I’m tempted to post a photobucket of that exact 30 minutes to show what that one guy bought.
Ok I said I was tempted, and here it is. This one guy. Nothing personally-identifiable, but you can see that he’s a dumb trader. (Or IS he? Maybe not, we don’t know)
And I’m sorry that I can’t figure out how to post a thumbnail image on here, but that link should explain all. The guy just bought everything I had in that price range, no matter what the markup was. You can’t see column headings but it should be obvious.
This is absolutely pathetic, but hey, the other guy WANTED it. He bought all of mine. He would have bought all of yours too, if you had them out there at a “good” price.
Hell, he might have bought them. I put a bunch of my oldest loans out there, plus a couple slightly newer ones that either were actively going south (one: second month in a row where payment was late, other, payment is a couple days behind).
The older non-troubled loans were snatched up in an hour. All at enough of a markup that even after the 1% fee, I made a small profit. The ones that were going south, I’d gradually decreased the price until there was a net loss on the sale, but an overall profit over the life of the loan.

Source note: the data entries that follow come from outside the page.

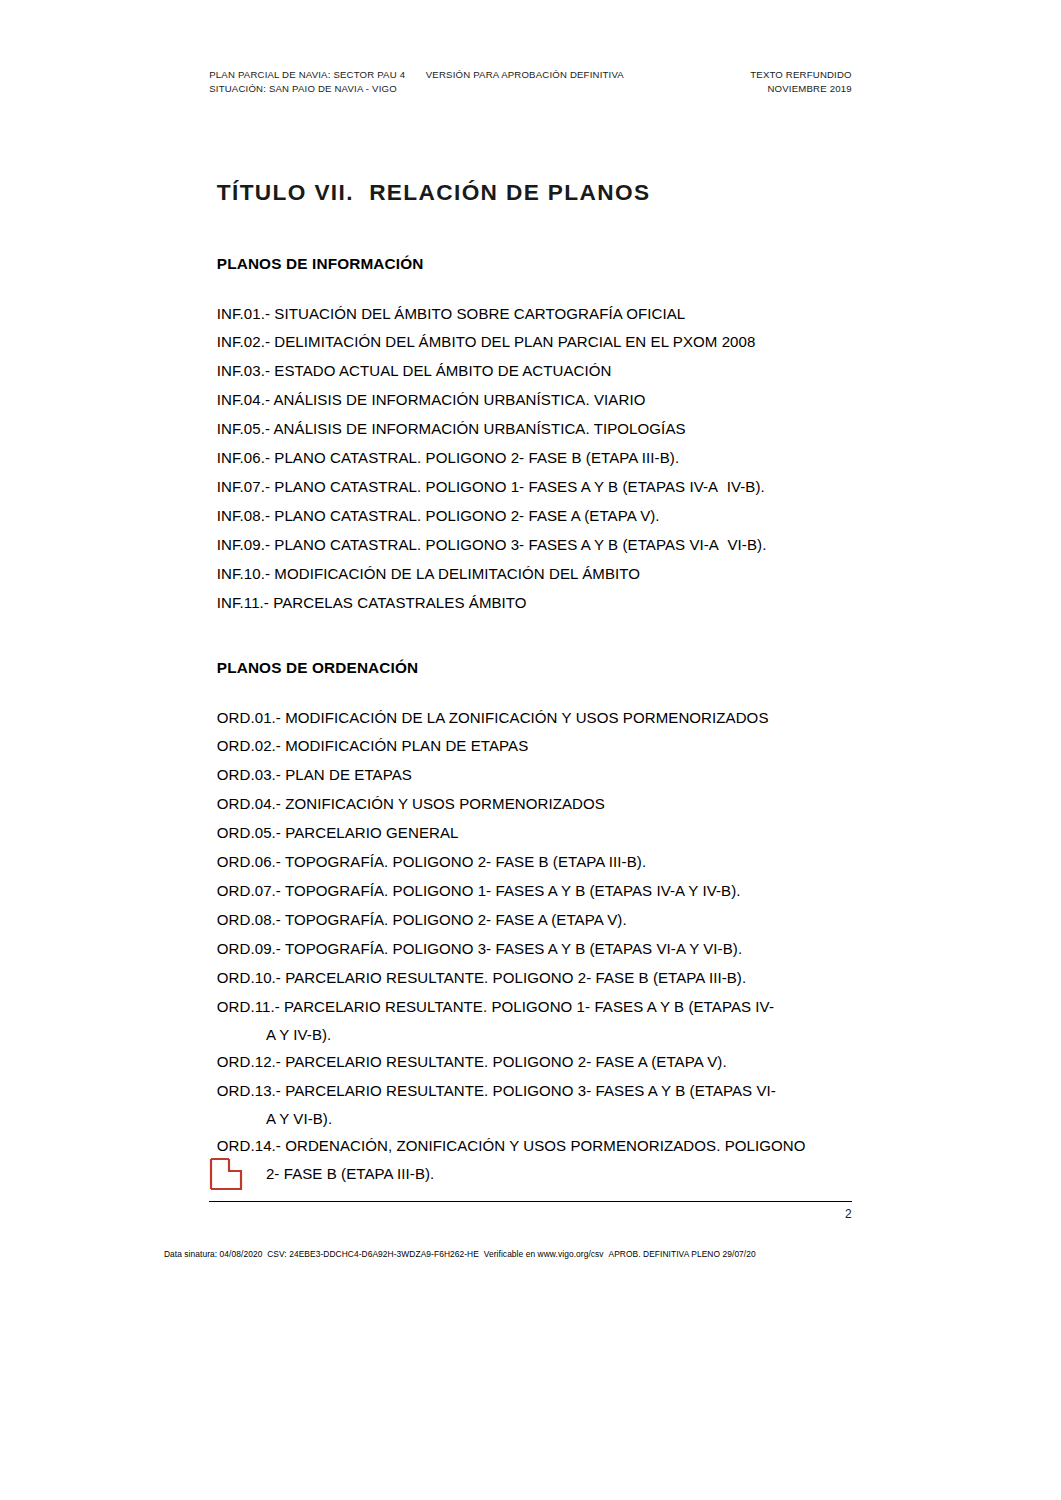PLAN PARCIAL DE NAVIA: SECTOR PAU 4
SITUACIÓN: SAN PAIO DE NAVIA - VIGO
VERSIÓN PARA APROBACIÓN DEFINITIVA
TEXTO RERFUNDIDO
NOVIEMBRE 2019
TÍTULO VII. RELACIÓN DE PLANOS
PLANOS DE INFORMACIÓN
INF.01.- SITUACIÓN DEL ÁMBITO SOBRE CARTOGRAFÍA OFICIAL
INF.02.- DELIMITACIÓN DEL ÁMBITO DEL PLAN PARCIAL EN EL PXOM 2008
INF.03.- ESTADO ACTUAL DEL ÁMBITO DE ACTUACIÓN
INF.04.- ANÁLISIS DE INFORMACIÓN URBANÍSTICA. VIARIO
INF.05.- ANÁLISIS DE INFORMACIÓN URBANÍSTICA. TIPOLOGÍAS
INF.06.- PLANO CATASTRAL. POLIGONO 2- FASE B (ETAPA III-B).
INF.07.- PLANO CATASTRAL. POLIGONO 1- FASES A Y B (ETAPAS IV-A IV-B).
INF.08.- PLANO CATASTRAL. POLIGONO 2- FASE A (ETAPA V).
INF.09.- PLANO CATASTRAL. POLIGONO 3- FASES A Y B (ETAPAS VI-A VI-B).
INF.10.- MODIFICACIÓN DE LA DELIMITACIÓN DEL ÁMBITO
INF.11.- PARCELAS CATASTRALES ÁMBITO
PLANOS DE ORDENACIÓN
ORD.01.- MODIFICACIÓN DE LA ZONIFICACIÓN Y USOS PORMENORIZADOS
ORD.02.- MODIFICACIÓN PLAN DE ETAPAS
ORD.03.- PLAN DE ETAPAS
ORD.04.- ZONIFICACIÓN Y USOS PORMENORIZADOS
ORD.05.- PARCELARIO GENERAL
ORD.06.- TOPOGRAFÍA. POLIGONO 2- FASE B (ETAPA III-B).
ORD.07.- TOPOGRAFÍA. POLIGONO 1- FASES A Y B (ETAPAS IV-A Y IV-B).
ORD.08.- TOPOGRAFÍA. POLIGONO 2- FASE A (ETAPA V).
ORD.09.- TOPOGRAFÍA. POLIGONO 3- FASES A Y B (ETAPAS VI-A Y VI-B).
ORD.10.- PARCELARIO RESULTANTE. POLIGONO 2- FASE B (ETAPA III-B).
ORD.11.- PARCELARIO RESULTANTE. POLIGONO 1- FASES A Y B (ETAPAS IV-A Y IV-B).
ORD.12.- PARCELARIO RESULTANTE. POLIGONO 2- FASE A (ETAPA V).
ORD.13.- PARCELARIO RESULTANTE. POLIGONO 3- FASES A Y B (ETAPAS VI-A Y VI-B).
ORD.14.- ORDENACIÓN, ZONIFICACIÓN Y USOS PORMENORIZADOS. POLIGONO2- FASE B (ETAPA III-B).
2
Data sinatura: 04/08/2020 CSV: 24EBE3-DDCHC4-D6A92H-3WDZA9-F6H262-HE Verificable en www.vigo.org/csv APROB. DEFINITIVA PLENO 29/07/20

I just listed another loan, at about 30 cents more than the sum of the remaining payments. Principal 5.74, 7 payments of 81 cents (5.67 total), selling at 6.20. We’ll see how THAT goes.
Well in truth, I do not. But I don’t get that kind of volume, I mean, I’m lucky to get 1 sale an hour outside of CrazyTime. So when I get rapid-fire sales, all low-dollar, all wacko-markup, well you saw. Basically somebody bought a “Mr. T. Startup Kit” and decided they were gonna invest in notes today.

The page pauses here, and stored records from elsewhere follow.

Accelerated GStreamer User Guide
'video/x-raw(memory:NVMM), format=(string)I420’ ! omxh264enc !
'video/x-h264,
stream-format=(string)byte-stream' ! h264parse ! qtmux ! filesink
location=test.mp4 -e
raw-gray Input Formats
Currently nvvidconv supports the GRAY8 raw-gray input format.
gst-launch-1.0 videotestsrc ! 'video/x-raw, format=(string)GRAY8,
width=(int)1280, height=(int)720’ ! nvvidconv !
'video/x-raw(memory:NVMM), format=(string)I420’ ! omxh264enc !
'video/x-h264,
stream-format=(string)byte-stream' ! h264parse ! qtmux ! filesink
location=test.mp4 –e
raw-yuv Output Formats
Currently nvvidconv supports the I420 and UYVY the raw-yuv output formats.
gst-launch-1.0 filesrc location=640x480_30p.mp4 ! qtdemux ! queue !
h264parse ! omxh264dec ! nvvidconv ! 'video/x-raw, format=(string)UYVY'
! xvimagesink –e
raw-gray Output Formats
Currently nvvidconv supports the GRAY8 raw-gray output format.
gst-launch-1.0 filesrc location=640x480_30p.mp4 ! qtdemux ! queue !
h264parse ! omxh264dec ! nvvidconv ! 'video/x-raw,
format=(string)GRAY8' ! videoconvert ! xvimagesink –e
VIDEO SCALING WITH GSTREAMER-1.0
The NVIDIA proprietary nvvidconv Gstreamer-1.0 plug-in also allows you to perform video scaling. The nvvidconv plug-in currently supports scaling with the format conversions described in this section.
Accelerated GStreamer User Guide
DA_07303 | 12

Translation: Yes, it’s one guy. I’m no spring lender!
(The scan isn’t done every second but that’s still not the point, that is ONE guy. See that, and you get a popsicle. See more interesting patterns and maybe we make money.)
Naw, how long until payment due??? $10.32 is the max, and I can tell you it probably won’t sell at that. But I’d start it at say $9.74. Then graaaaadually an eeeeeeeasy ease it down towards your breakeven.
You’ll probably get $1.50 to make you holler when it’s all settled. Nice profit.